● **To-do item**: Here is a block of records. Copy every line in it that includes "Profile".

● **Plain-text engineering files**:
****************************************
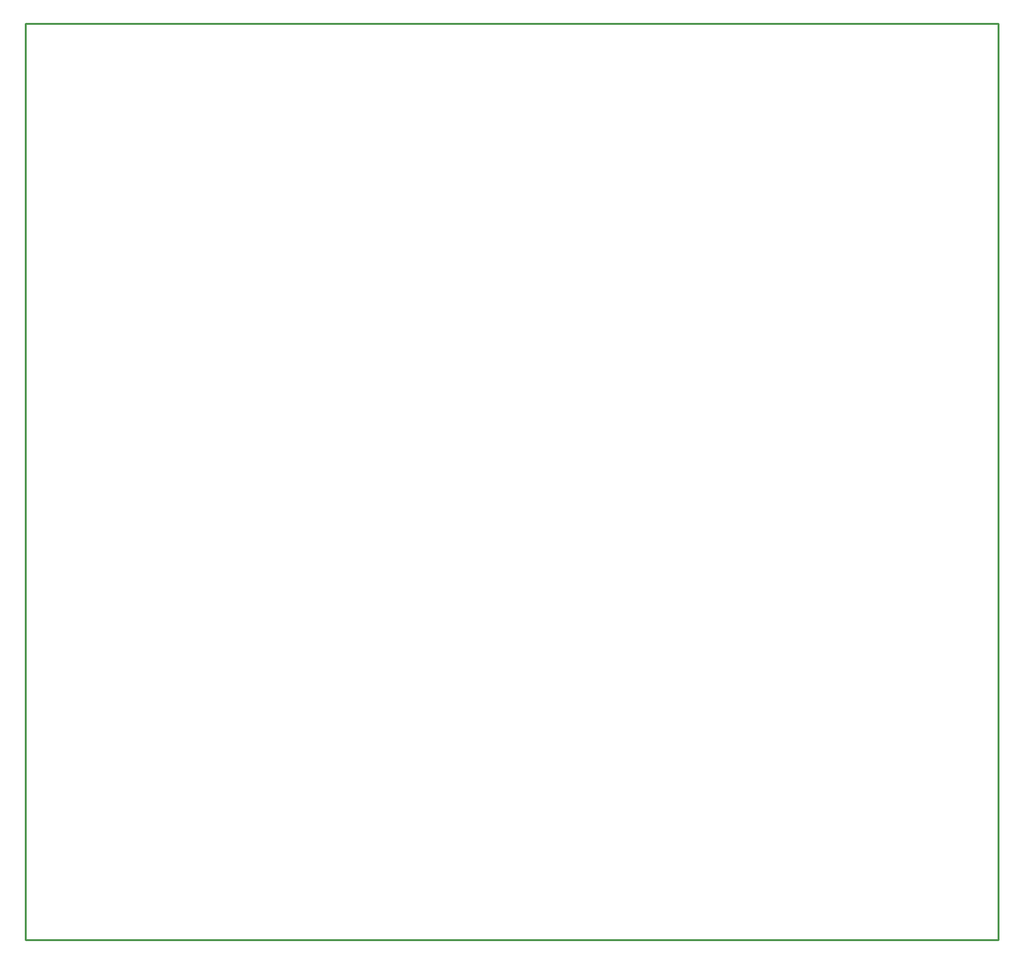
<source format=gbr>
G04 EAGLE Gerber RS-274X export*
G75*
%MOMM*%
%FSLAX34Y34*%
%LPD*%
%IN*%
%IPPOS*%
%AMOC8*
5,1,8,0,0,1.08239X$1,22.5*%
G01*
%ADD10C,0.254000*%


D10*
X0Y0D02*
X1295400Y0D01*
X1295400Y1219200D01*
X0Y1219200D01*
X0Y0D01*
M02*

</source>
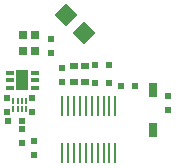
<source format=gbp>
G04*
G04 #@! TF.GenerationSoftware,Altium Limited,Altium Designer,20.0.13 (296)*
G04*
G04 Layer_Color=128*
%FSLAX25Y25*%
%MOIN*%
G70*
G01*
G75*
%ADD21R,0.02165X0.02165*%
%ADD23R,0.02165X0.02165*%
%ADD52R,0.02559X0.01378*%
%ADD53R,0.04331X0.06693*%
%ADD54R,0.02756X0.02953*%
%ADD55R,0.00591X0.01968*%
%ADD56R,0.00984X0.07087*%
%ADD57P,0.07795X4X90.0*%
%ADD58R,0.02953X0.04724*%
%ADD59R,0.02559X0.02362*%
D21*
X46300Y31000D02*
D03*
X41700D02*
D03*
X8600Y19500D02*
D03*
X4000D02*
D03*
X33200Y32000D02*
D03*
X37800D02*
D03*
X33200Y38000D02*
D03*
X37800D02*
D03*
D23*
X12000Y22400D02*
D03*
Y27000D02*
D03*
X22200Y37145D02*
D03*
Y32545D02*
D03*
X57500Y27800D02*
D03*
Y23200D02*
D03*
X18500Y42200D02*
D03*
Y46800D02*
D03*
X3890Y27124D02*
D03*
Y22524D02*
D03*
X12800Y12783D02*
D03*
Y8183D02*
D03*
X8600Y12200D02*
D03*
Y16800D02*
D03*
D52*
X4732Y30441D02*
D03*
Y33000D02*
D03*
Y35559D02*
D03*
X13000D02*
D03*
Y33000D02*
D03*
Y30441D02*
D03*
D53*
X8866Y33000D02*
D03*
D54*
X12968Y48158D02*
D03*
Y42843D02*
D03*
X9031D02*
D03*
Y48158D02*
D03*
D55*
X10000Y23244D02*
D03*
X8622D02*
D03*
X7244D02*
D03*
X5866D02*
D03*
Y26000D02*
D03*
X7244D02*
D03*
X8622D02*
D03*
X10000D02*
D03*
D56*
X39858Y8626D02*
D03*
Y24374D02*
D03*
X37890Y8626D02*
D03*
Y24374D02*
D03*
X35921Y8626D02*
D03*
Y24374D02*
D03*
X33953Y8626D02*
D03*
Y24374D02*
D03*
X31984Y8626D02*
D03*
Y24374D02*
D03*
X30016Y8626D02*
D03*
Y24374D02*
D03*
X28047Y8626D02*
D03*
Y24374D02*
D03*
X26079Y8626D02*
D03*
Y24374D02*
D03*
X24110Y8626D02*
D03*
Y24374D02*
D03*
X22142Y8626D02*
D03*
Y24374D02*
D03*
D57*
X29562Y48608D02*
D03*
X23438Y54733D02*
D03*
D58*
X52500Y16307D02*
D03*
Y29693D02*
D03*
D59*
X26228Y32244D02*
D03*
X29772D02*
D03*
Y37756D02*
D03*
X26228D02*
D03*
M02*

</source>
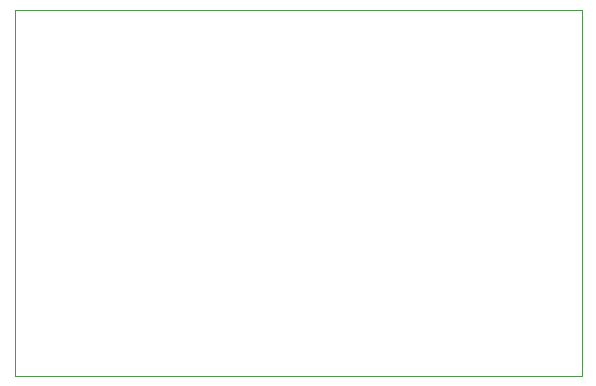
<source format=gbr>
%TF.GenerationSoftware,KiCad,Pcbnew,(6.0.8-1)-1*%
%TF.CreationDate,2024-02-23T21:50:08-06:00*%
%TF.ProjectId,Addressable LED Interface,41646472-6573-4736-9162-6c65204c4544,rev?*%
%TF.SameCoordinates,Original*%
%TF.FileFunction,Profile,NP*%
%FSLAX46Y46*%
G04 Gerber Fmt 4.6, Leading zero omitted, Abs format (unit mm)*
G04 Created by KiCad (PCBNEW (6.0.8-1)-1) date 2024-02-23 21:50:08*
%MOMM*%
%LPD*%
G01*
G04 APERTURE LIST*
%TA.AperFunction,Profile*%
%ADD10C,0.100000*%
%TD*%
G04 APERTURE END LIST*
D10*
X120500000Y-92500000D02*
X168500000Y-92500000D01*
X168500000Y-92500000D02*
X168500000Y-123500000D01*
X168500000Y-123500000D02*
X120500000Y-123500000D01*
X120500000Y-123500000D02*
X120500000Y-92500000D01*
M02*

</source>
****************************************
● **Response to this exercise**:
%TF.FileFunction,Profile,NP*%
%TA.AperFunction,Profile*%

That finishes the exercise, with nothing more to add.